Among the specifics for which people began to pray March 13 were the church and its ministry, its witness in the community, personal growth for church members and wisdom for state and national elected leaders. Each family was asked to commit to pray 25 minutes daily for six days. That commitment equaled 150 minutes.
“It was a way of creating enthusiasm among our people about the anniversary,” said Fred Thompson, who serves as Forest Home Baptist’s treasurer and a deacon.
And it seems to have worked. While Thompson said, “on a good day, we’ll have 25 in Sunday School and 40 in worship service,” more than 150 attended the anniversary service, which featured a sermon by Rick Lance, executive director of the Alabama Baptist State Board of Missions. Relating his comments to the Olympics, which had begun two days earlier, Lance challenged the church to do its utmost to excel.
The service, which was followed by a covered-dish luncheon, also included greetings by Jim Griffin, Butler Association director of missions (DOM), and the presentation of a plaque by Don Donald, a commissioner with the Alabama Baptist Historical Commission.
Forest Home Baptist’s six living former pastors were recognized: Dewey Mayfield (1957–1959), Warner Floyd (1960–1962), Randall Herring (1967–1968), Gene Aldridge (1968–1972), John Long (1972–1973) and Jim Oliver (2003–2007). Only Oliver and Mayfield were able to attend.
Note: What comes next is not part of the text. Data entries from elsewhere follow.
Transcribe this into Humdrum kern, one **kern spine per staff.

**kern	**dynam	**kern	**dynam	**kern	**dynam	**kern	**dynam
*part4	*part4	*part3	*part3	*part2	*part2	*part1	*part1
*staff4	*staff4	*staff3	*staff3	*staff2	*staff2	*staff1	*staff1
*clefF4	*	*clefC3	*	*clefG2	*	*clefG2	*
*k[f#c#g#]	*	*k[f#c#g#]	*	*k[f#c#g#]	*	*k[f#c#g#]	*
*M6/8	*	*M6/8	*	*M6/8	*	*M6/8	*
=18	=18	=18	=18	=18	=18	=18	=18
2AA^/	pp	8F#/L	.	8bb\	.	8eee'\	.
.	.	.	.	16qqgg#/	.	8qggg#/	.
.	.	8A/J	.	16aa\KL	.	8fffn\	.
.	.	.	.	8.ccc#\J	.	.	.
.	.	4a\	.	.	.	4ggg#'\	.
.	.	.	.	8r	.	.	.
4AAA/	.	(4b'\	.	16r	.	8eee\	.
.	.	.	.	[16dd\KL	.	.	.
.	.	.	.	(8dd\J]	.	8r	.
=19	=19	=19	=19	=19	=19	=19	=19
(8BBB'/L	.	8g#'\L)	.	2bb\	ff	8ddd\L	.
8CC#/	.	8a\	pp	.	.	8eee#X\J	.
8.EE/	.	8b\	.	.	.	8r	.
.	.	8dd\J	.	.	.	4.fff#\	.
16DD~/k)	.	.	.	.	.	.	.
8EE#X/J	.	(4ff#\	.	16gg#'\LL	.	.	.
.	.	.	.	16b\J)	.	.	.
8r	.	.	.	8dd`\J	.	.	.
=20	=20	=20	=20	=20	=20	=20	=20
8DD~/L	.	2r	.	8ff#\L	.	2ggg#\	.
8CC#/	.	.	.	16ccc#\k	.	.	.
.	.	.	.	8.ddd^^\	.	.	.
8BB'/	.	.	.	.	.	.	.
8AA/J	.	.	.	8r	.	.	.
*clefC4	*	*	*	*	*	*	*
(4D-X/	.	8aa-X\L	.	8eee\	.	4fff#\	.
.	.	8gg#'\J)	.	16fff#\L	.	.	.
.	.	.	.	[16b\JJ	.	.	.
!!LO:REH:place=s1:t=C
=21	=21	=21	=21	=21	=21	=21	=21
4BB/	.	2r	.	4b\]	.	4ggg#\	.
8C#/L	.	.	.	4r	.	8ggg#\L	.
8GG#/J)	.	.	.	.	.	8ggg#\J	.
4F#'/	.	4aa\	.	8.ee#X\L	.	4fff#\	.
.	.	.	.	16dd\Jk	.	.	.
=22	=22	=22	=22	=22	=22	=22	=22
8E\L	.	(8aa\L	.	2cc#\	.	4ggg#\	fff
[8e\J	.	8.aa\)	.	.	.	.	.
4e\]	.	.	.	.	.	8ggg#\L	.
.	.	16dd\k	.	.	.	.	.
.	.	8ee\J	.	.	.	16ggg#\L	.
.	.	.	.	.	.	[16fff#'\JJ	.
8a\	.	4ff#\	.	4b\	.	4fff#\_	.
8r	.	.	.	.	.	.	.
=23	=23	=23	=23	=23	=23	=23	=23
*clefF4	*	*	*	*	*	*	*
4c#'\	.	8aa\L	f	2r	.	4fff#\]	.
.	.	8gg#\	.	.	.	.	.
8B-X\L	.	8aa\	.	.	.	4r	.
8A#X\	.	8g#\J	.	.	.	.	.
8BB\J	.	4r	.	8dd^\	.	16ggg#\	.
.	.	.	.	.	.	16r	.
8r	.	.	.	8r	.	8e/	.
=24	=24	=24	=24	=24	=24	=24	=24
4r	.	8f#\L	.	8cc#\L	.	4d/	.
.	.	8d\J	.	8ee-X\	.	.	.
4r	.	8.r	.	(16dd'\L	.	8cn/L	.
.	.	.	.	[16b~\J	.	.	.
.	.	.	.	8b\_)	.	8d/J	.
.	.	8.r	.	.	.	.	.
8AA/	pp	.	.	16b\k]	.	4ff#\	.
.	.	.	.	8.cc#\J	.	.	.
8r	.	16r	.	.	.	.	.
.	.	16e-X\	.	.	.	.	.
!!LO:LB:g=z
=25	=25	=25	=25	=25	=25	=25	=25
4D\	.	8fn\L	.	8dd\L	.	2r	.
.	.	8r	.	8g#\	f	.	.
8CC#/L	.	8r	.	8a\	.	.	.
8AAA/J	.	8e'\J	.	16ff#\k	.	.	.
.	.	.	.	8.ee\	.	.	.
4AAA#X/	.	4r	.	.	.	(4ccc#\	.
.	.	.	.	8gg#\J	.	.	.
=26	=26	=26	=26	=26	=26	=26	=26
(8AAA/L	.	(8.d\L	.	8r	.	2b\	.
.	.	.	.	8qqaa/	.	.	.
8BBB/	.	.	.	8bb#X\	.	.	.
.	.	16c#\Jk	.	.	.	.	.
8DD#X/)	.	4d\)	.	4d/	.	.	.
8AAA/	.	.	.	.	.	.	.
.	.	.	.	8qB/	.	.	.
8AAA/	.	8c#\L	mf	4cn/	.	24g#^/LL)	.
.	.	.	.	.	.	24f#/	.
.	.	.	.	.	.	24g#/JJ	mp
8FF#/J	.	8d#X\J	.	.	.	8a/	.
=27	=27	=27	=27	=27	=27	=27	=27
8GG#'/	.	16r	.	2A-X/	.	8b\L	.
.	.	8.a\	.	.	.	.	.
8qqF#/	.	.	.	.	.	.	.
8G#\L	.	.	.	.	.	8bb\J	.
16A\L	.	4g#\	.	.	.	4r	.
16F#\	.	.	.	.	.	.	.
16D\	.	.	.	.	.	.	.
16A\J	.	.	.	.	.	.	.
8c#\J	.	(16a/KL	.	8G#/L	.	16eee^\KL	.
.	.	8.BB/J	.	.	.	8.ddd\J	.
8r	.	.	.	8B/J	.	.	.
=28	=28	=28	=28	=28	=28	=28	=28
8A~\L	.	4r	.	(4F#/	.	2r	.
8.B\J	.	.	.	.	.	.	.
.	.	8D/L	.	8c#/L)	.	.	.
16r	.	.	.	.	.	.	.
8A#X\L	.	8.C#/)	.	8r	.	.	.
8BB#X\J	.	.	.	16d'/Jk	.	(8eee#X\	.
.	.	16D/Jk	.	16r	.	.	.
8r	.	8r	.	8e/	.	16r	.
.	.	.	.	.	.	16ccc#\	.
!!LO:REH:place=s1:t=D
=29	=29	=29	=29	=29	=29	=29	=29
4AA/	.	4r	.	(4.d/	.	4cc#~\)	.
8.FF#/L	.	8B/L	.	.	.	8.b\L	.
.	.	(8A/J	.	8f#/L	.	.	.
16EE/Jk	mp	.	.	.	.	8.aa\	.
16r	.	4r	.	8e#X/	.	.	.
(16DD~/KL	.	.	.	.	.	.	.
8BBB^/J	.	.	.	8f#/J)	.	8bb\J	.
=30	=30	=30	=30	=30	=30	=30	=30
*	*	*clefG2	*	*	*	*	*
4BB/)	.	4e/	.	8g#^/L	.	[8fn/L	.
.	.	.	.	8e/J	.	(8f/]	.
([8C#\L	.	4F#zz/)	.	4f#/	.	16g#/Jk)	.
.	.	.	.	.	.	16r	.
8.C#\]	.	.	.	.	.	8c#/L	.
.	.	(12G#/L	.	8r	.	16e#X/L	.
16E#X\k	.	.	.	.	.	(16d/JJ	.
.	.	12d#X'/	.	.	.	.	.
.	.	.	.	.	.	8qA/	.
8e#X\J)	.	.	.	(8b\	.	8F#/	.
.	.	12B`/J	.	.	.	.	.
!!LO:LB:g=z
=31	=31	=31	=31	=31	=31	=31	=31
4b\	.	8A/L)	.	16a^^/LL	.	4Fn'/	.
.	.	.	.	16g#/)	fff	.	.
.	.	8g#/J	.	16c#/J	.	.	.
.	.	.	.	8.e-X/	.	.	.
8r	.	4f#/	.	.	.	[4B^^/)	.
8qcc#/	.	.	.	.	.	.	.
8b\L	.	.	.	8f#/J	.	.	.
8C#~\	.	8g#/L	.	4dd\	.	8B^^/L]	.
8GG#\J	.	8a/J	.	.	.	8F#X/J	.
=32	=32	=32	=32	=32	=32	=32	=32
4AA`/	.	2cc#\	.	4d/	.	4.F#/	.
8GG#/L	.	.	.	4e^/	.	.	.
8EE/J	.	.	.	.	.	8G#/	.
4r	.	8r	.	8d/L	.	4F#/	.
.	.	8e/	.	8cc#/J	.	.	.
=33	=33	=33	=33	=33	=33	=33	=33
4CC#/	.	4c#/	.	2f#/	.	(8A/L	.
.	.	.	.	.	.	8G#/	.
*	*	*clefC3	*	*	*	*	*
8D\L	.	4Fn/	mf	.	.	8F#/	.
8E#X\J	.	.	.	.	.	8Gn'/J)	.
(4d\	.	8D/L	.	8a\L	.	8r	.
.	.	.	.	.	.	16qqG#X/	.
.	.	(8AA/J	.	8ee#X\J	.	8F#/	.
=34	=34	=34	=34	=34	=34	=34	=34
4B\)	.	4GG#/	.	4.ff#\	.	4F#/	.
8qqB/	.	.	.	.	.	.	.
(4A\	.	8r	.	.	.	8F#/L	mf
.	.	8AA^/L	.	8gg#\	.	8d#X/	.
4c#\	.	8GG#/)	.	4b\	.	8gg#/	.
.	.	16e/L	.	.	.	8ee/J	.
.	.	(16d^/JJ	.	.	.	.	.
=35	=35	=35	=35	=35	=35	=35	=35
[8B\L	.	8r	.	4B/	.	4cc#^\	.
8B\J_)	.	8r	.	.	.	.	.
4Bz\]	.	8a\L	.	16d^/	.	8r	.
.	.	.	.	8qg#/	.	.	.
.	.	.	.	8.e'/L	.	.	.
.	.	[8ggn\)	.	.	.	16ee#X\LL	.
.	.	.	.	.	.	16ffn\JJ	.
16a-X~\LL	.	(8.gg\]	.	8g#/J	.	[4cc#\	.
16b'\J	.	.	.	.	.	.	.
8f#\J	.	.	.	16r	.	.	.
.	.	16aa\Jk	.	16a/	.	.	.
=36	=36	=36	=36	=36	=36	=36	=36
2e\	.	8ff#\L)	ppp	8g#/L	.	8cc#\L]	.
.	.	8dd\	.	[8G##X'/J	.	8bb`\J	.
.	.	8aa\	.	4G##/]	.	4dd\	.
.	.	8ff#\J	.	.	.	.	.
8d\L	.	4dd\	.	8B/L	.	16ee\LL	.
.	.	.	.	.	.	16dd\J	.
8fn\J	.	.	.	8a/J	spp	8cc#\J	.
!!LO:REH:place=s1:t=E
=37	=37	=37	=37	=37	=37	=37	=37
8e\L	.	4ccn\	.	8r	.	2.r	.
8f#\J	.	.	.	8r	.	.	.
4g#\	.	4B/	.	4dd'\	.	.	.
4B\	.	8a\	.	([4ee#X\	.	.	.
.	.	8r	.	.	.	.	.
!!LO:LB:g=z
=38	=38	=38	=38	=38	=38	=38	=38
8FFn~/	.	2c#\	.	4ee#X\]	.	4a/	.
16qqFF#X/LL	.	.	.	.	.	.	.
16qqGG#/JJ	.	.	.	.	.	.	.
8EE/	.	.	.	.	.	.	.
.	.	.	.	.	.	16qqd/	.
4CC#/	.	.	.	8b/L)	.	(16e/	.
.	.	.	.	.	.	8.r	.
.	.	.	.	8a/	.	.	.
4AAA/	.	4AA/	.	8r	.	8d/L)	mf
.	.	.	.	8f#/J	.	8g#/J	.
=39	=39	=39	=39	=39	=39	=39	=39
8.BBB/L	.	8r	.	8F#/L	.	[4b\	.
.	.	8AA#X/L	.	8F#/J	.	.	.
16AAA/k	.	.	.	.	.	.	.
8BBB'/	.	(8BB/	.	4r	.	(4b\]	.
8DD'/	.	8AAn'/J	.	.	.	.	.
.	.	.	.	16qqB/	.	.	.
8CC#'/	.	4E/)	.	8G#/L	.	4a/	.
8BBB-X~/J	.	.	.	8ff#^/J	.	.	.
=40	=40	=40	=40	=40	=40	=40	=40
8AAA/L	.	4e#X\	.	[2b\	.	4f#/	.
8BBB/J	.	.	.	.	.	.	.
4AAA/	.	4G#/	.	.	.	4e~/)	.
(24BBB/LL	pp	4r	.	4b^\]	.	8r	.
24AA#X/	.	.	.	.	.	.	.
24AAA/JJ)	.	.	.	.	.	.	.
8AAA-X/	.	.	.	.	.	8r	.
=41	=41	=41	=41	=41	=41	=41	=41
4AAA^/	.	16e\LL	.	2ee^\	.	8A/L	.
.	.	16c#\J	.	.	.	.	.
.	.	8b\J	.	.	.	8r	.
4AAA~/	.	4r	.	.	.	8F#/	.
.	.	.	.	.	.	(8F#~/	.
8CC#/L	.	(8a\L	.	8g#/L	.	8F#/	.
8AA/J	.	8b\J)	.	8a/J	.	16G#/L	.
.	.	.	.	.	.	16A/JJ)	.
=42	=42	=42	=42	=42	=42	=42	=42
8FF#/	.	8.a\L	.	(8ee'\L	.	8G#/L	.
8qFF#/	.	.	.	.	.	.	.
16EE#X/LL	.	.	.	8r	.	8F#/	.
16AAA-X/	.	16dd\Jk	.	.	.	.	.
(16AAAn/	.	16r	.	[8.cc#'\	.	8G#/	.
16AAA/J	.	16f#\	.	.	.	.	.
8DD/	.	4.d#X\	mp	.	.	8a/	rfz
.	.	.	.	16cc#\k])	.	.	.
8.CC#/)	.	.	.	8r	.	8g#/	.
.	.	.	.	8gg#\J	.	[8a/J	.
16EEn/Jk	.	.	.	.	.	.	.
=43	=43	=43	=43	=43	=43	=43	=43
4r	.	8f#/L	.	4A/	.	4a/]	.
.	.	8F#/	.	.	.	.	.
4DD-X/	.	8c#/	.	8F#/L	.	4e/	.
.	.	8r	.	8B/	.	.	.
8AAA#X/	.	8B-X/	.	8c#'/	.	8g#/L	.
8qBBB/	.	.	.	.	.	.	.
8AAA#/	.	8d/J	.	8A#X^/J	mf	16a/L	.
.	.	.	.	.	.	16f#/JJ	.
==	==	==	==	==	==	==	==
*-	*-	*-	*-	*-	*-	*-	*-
The church was founded in 1858 as Ebenezer Baptist Church and was part of Pine Barren Baptist Association. When Butler Association formed in 1903, the church joined it.
Magnolia Edwards, secretary with Butler Association, said she is unsure of why the church’s name was changed to Forest Home Baptist but indicated there was already an Ebenezer Baptist in the association.
In 1999, there was talk of disbanding Forest Home Baptist, but the commitment of its members has kept the church alive, according to Griffin. For instance, Forest Home Baptist has been without a pastor since Oliver retired, so Tim Skipper, a member of First Baptist Church, Greenville, preaches on Sunday mornings and different church members lead Bible studies on Sunday and Wednesday nights.
“The community has been through something of a decline in the sense of losing population,” said Griffin, who stepped down as DOM at the end of August to accept the pastorate of Bower Memorial Baptist Church, Evergreen.
“But the folks who are living in the community have worked to keep the church going, and they’ve had some very committed lay people in the church, and they’ve maintained their commitment to associational missions.
“I think that’s a big part of why they’re still there, still serving and still effective,” he added.